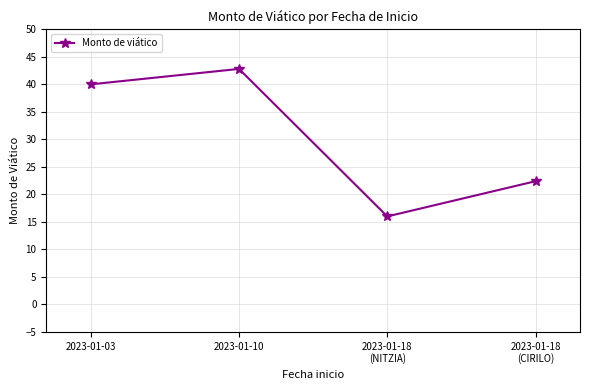

List the labels in order of value, smallest first.

2023-01-18
(NITZIA), 2023-01-18
(CIRILO), 2023-01-03, 2023-01-10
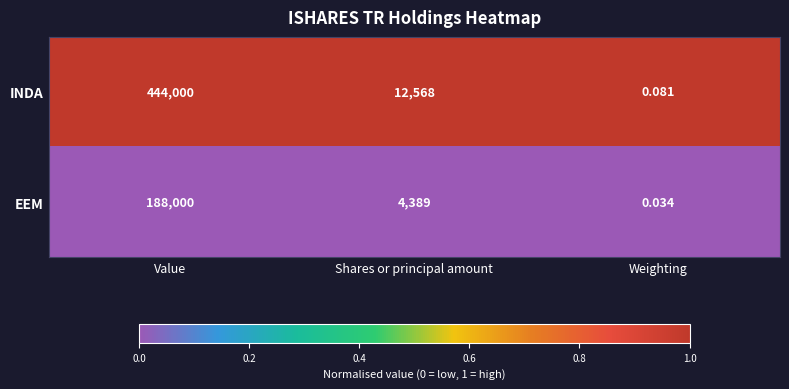

At which category does the chart reach its peak across all series?

Value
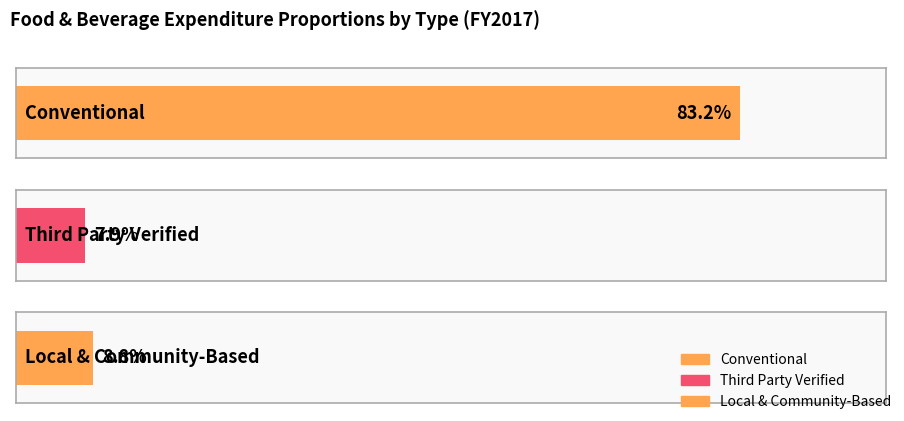

Reading left to right, extract all data points from this chart.

Conventional=0.8	Third Party Verified=0.1	Local & Community-Based=0.1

▶ **ABOUT THIS EXERCISE**: Which lines above contain the word "chart"? Report each of them in full.

▶ **REPLY**:
At which category does the chart reach its peak across all series?
Reading left to right, extract all data points from this chart.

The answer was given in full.